▶ [YOUR INSTRUCTIONS]: This task calls for copying each line below that contains "تورم".

(Collected data)
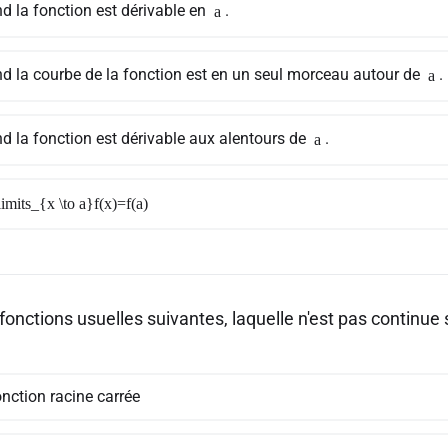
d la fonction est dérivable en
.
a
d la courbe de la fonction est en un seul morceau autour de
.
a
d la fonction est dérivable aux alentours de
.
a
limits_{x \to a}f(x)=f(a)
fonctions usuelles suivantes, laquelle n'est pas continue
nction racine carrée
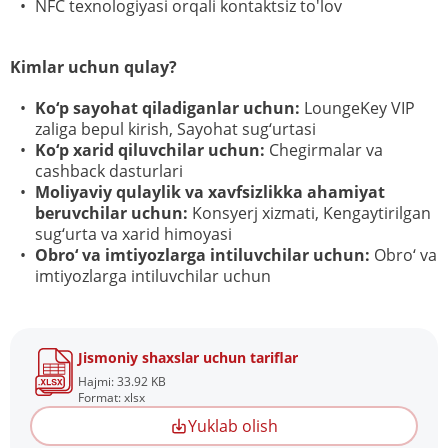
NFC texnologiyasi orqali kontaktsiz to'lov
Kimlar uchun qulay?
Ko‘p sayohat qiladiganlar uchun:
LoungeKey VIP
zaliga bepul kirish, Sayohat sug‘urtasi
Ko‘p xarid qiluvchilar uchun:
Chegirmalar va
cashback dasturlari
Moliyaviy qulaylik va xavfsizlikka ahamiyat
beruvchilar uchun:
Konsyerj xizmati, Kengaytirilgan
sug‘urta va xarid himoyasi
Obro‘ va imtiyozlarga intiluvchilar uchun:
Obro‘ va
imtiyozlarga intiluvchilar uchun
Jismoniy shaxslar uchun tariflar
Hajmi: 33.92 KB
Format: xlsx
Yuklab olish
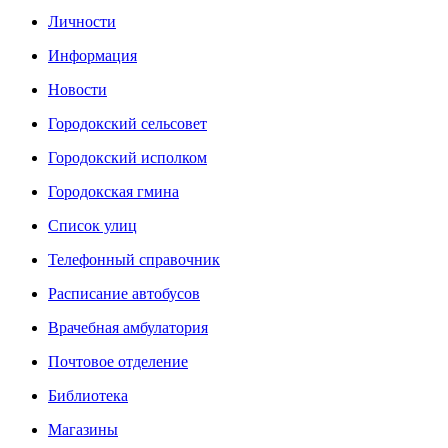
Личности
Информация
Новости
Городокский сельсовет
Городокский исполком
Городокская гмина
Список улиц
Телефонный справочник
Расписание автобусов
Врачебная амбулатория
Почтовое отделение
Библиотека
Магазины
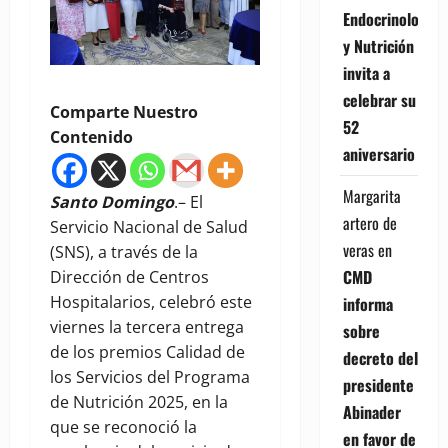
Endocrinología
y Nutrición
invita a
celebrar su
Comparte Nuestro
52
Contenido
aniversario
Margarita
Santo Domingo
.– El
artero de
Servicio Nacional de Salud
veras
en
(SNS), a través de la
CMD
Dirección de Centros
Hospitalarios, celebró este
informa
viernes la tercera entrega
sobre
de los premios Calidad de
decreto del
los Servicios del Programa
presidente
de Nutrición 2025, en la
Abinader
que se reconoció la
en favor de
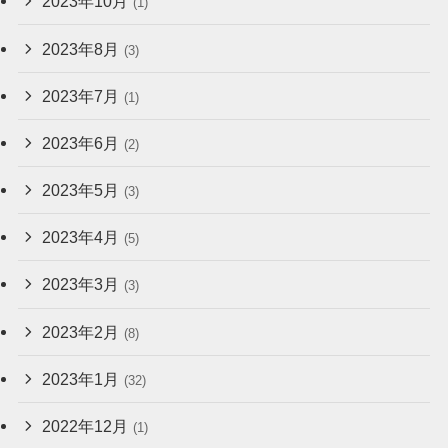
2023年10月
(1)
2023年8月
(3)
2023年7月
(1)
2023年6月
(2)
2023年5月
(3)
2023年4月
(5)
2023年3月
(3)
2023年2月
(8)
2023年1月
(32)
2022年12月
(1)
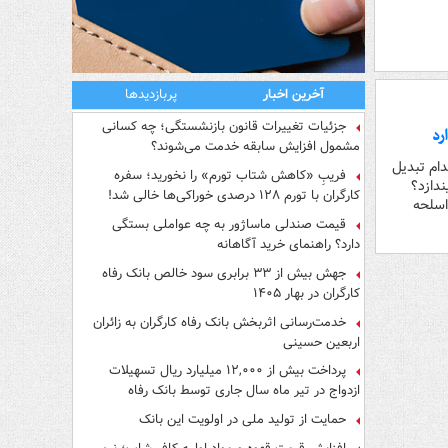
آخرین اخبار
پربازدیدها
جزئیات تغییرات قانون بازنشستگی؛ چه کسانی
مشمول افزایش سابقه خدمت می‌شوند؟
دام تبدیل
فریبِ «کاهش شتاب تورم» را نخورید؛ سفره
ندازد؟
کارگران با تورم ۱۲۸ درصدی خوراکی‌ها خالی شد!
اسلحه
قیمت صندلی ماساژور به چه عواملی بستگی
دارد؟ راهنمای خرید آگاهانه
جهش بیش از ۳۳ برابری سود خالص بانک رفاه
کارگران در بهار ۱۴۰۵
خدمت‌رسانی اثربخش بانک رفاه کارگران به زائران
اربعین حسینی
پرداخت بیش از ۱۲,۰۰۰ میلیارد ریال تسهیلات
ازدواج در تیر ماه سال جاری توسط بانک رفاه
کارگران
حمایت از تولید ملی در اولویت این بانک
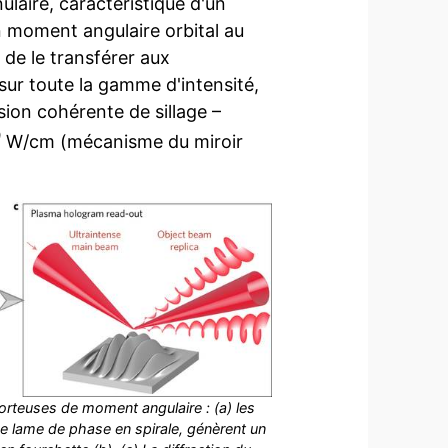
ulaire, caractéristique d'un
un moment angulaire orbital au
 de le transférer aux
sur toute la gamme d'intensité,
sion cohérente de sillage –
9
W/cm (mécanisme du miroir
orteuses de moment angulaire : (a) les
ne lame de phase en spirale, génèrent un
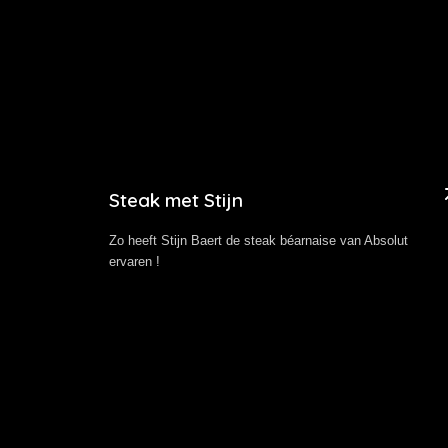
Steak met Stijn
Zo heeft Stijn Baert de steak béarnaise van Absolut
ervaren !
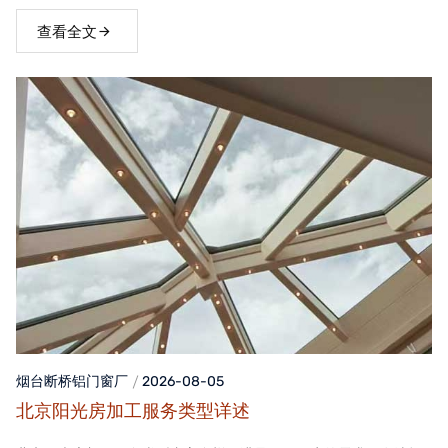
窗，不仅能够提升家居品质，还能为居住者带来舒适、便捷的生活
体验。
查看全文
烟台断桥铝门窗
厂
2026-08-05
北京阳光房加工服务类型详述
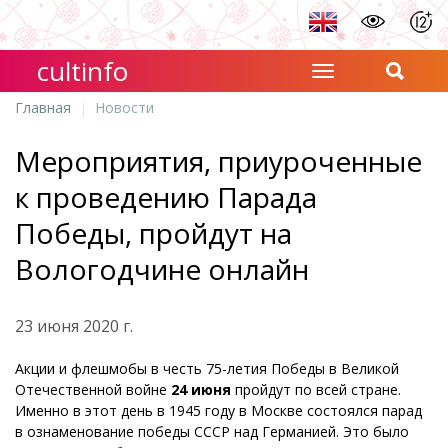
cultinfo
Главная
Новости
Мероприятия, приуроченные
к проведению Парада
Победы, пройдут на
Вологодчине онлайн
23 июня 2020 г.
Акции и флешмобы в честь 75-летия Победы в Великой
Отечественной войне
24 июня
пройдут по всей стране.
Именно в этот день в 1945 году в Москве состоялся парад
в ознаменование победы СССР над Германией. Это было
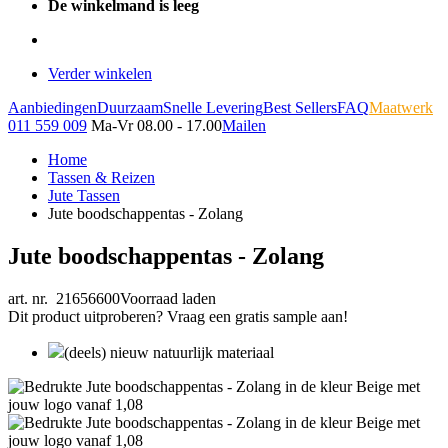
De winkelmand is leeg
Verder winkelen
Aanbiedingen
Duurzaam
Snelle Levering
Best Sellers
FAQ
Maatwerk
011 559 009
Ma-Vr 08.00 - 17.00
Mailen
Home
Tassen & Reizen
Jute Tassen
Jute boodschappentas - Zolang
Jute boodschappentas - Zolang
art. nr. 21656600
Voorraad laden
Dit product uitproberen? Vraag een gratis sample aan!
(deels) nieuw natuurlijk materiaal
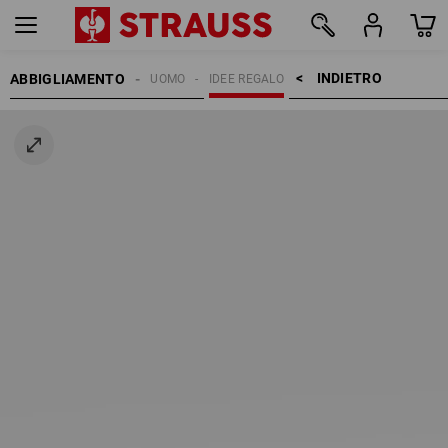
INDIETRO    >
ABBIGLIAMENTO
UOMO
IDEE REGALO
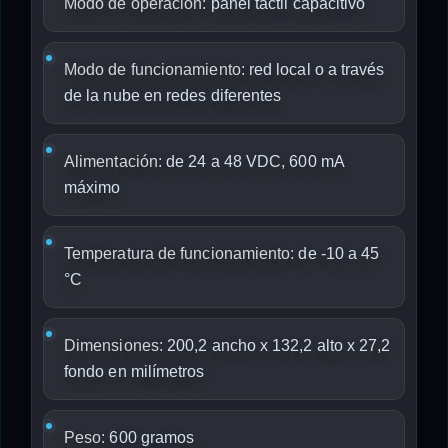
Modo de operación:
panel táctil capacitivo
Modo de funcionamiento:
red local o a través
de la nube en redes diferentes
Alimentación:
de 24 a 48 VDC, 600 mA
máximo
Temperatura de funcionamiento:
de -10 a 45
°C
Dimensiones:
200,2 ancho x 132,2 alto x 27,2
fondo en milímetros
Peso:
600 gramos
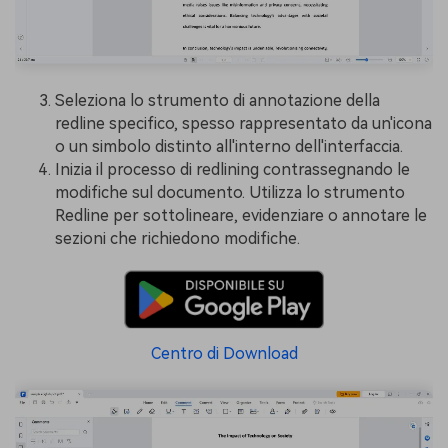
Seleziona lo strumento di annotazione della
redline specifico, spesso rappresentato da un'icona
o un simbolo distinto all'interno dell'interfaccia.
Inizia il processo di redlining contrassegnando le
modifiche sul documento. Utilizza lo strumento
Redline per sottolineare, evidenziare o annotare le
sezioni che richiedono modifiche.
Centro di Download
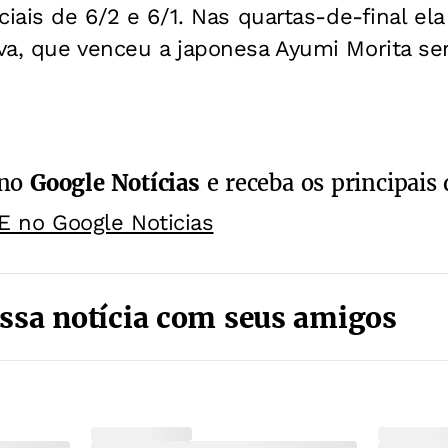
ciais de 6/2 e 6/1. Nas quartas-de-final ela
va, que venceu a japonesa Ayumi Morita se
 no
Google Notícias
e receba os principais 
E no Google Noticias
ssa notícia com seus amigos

▶ [OUTPUT OF THE EXERCISE]:
فریبِ «کاهش شتاب تورم» را نخورید؛ سفره
کارگران با تورم ۱۲۸ درصدی خوراکی‌ها خالی شد!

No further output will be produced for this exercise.